La Suisse rate le coche
Au lieu d’agir pour que la Suisse puisse introduire une loi efficace sur la responsabilité des multinationales en même temps que l’UE, le Conseil fédéral repousse donc le sujet aux calendes grecques. Les propos de Rahel Ruch, directrice de la Coalition pour des multinationales responsables sont clairs : « Le Conseil fédéral refuse de se mettre au travail. Il est donc clair que le Parlement doit prendre les choses en main. Sans quoi, la Suisse sera encore pendant des années le seul pays d’Europe sans responsabilité des multinationales et pourra servir de refuge pour des multinationales aux pratiques douteuses ».
La décision d’aujourd’hui est extrêmement choquante, notamment au vu des cas de violations des droits humains et de destructions de l’environnement par des multinationales suisses récemment rendus publics. Fin septembre, les journaux de Tamedia ont par exemple révélé que l’UBS finançait des multinationales agroalimentaires brésiliennes impliquées dans la déforestation illégale. Le leader mondial du transport de conteneurs MSC fait démanteler ses navires dans des conditions catastrophiques sur des plages indiennes. Par ailleurs, de nouveaux documents révèlent par quels moyens peu scrupuleux Syngenta a dissimulé la dangerosité de son pesticide : le paraquat.

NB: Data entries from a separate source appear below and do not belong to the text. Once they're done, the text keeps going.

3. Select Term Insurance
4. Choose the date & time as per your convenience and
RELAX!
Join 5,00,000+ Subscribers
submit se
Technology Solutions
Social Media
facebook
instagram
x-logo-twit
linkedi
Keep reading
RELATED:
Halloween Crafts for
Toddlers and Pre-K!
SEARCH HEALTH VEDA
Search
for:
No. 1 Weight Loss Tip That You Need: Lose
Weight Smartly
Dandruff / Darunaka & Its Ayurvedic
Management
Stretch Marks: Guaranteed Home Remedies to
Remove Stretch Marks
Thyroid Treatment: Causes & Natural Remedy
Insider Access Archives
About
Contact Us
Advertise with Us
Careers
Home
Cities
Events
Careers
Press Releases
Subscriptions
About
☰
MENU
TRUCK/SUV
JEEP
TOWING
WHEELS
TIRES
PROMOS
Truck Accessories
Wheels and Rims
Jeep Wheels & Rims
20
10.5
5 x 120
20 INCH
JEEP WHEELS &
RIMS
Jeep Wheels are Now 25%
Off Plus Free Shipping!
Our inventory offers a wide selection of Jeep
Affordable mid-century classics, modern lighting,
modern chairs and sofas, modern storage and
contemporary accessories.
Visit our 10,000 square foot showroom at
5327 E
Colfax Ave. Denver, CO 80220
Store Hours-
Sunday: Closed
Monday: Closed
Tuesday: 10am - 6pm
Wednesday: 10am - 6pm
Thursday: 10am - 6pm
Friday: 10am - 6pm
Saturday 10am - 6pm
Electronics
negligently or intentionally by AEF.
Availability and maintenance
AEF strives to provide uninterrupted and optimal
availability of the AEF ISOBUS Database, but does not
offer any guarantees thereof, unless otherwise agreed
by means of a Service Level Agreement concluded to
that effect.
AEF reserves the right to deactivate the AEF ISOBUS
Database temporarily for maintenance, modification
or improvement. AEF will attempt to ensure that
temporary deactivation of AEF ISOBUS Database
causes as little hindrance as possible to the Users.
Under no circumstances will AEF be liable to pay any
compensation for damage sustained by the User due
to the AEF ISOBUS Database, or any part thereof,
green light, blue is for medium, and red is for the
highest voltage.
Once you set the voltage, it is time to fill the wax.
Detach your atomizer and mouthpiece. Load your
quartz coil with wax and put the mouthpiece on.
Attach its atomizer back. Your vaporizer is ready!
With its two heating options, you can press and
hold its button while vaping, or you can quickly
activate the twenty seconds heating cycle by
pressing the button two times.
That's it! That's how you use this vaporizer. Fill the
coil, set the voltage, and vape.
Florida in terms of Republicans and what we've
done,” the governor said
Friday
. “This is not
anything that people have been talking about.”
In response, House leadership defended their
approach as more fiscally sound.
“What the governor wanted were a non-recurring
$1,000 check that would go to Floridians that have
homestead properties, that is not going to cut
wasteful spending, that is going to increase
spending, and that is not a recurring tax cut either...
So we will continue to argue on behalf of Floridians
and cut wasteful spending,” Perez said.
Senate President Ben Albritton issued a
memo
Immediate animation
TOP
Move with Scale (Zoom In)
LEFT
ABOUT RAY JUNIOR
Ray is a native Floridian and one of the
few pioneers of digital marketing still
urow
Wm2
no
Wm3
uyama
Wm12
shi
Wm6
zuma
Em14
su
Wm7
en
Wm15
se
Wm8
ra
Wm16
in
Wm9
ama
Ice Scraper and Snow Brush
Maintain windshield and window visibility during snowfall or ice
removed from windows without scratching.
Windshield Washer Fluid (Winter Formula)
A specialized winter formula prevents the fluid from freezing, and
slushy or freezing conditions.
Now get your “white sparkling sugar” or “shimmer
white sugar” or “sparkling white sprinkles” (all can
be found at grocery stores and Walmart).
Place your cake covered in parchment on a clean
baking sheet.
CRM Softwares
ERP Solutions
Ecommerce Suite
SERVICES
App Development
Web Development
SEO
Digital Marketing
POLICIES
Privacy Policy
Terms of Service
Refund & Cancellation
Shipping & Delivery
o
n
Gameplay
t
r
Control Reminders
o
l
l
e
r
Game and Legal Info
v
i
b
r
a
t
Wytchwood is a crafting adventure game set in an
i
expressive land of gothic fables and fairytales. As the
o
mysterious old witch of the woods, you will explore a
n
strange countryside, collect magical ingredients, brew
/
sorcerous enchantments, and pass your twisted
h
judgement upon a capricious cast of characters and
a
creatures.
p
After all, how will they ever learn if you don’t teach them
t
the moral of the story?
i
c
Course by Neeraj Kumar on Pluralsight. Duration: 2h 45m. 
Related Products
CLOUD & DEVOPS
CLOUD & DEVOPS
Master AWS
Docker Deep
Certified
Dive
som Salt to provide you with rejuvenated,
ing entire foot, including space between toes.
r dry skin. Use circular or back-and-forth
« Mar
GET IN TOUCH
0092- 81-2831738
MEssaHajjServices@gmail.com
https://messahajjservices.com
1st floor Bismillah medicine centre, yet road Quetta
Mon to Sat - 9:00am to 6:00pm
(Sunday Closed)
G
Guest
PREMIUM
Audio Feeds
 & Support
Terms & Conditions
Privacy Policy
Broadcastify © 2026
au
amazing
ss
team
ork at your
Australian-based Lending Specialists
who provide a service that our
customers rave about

Conséquences de la Directive européenne pour les multinationales suisses
Le Conseil fédéral justifie également ses manœuvres dilatoires par le fait que la Suisse doit d’abord examiner précisément les conséquences de la loi européenne sur les multinationales suisses. En effet, les multinationales réalisant plus de 150 millions d’euros de chiffre d’affaires dans l’espace européen sont en principe concernées par le devoir de diligence prévu par la directive.
Il serait toutefois très dangereux d’en déduire qu’il n’est pas nécessaire d’agir en Suisse, comme le montre une analyse juridique portant sur l’impact de la directive européenne sur les multinationales basées dans des pays tiers : dans les faits, l’application des obligations prévues dans la directive serait pratiquement impossible sans une loi suisse spécifique. La responsabilité civile ne pourrait pas s’appliquer, car l’UE ne dispose d’aucun tribunal compétent pour les multinationales implantées en Suisse. Par ailleurs, il sera difficile pour une autorité de surveillance d’un pays européen d’intervenir auprès de multinationales comme Glencore, faute de convention en matière d’exécution avec des États tiers comme la Suisse.
Il est donc évident que les multinationales de matières premières qui posent problème ne respecteront pas ces nouvelles règles, si celles-ci ne peuvent pas être appliquées.